Would you copy each line of the data below that has "measurement"?

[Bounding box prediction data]
==================================================

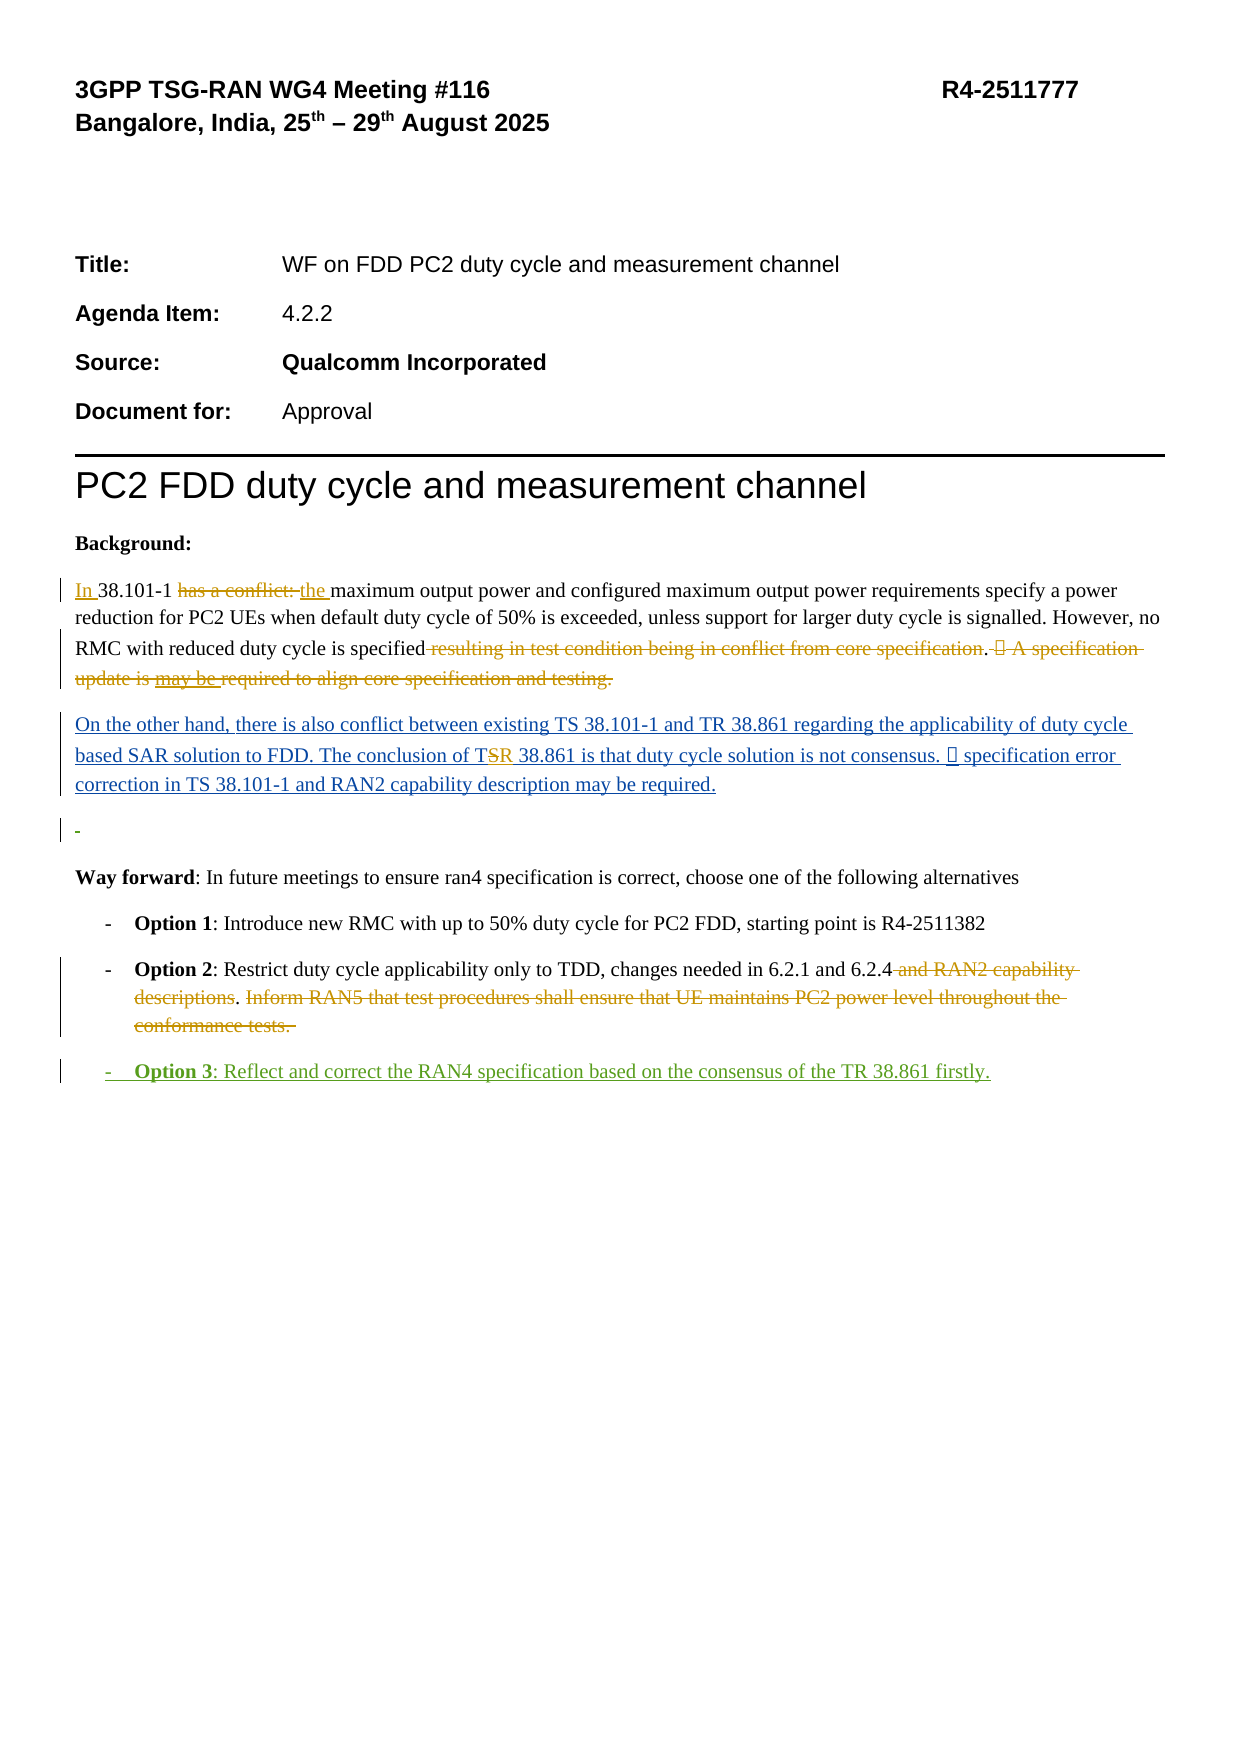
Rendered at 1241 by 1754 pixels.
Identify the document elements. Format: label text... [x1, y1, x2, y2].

text - Option 2: Restrict duty cycle applicability only to TDD, changes needed in 6.2.1 and 6.2.4. [104, 957, 1165, 1037]
text Document for: Approval [75, 398, 1165, 425]
text Bangalore, India, 25th – 29th August 2025 [75, 108, 1165, 137]
text Background: [75, 531, 1165, 555]
text 3GPP TSG-RAN WG4 Meeting #116 R4-2511777 [75, 75, 1165, 104]
text Way forward: In future meetings to ensure ran4 specification is correct, choose one of the following alternatives [75, 865, 1165, 889]
text 38.101-1 maximum output power and configured maximum output power requirements specify a power reduction for PC2 UEs when default duty cycle of 50% is exceeded, unless support for larger duty cycle is signalled. However, no RMC with reduced duty cycle is specified. [75, 578, 1165, 689]
subtitle PC2 FDD duty cycle and measurement channel [75, 457, 1165, 506]
text Agenda Item: 4.2.2 [75, 300, 1165, 327]
text - Option 1: Introduce new RMC with up to 50% duty cycle for PC2 FDD, starting point is R4-2511382 [104, 911, 1165, 935]
text Title: WF on FDD PC2 duty cycle and measurement channel [75, 251, 1165, 278]
text Source: Qualcomm Incorporated [75, 349, 1165, 376]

==================================================

Your response ::
subtitle PC2 FDD duty cycle and measurement channel [75, 457, 1165, 506]
text Title: WF on FDD PC2 duty cycle and measurement channel [75, 251, 1165, 278]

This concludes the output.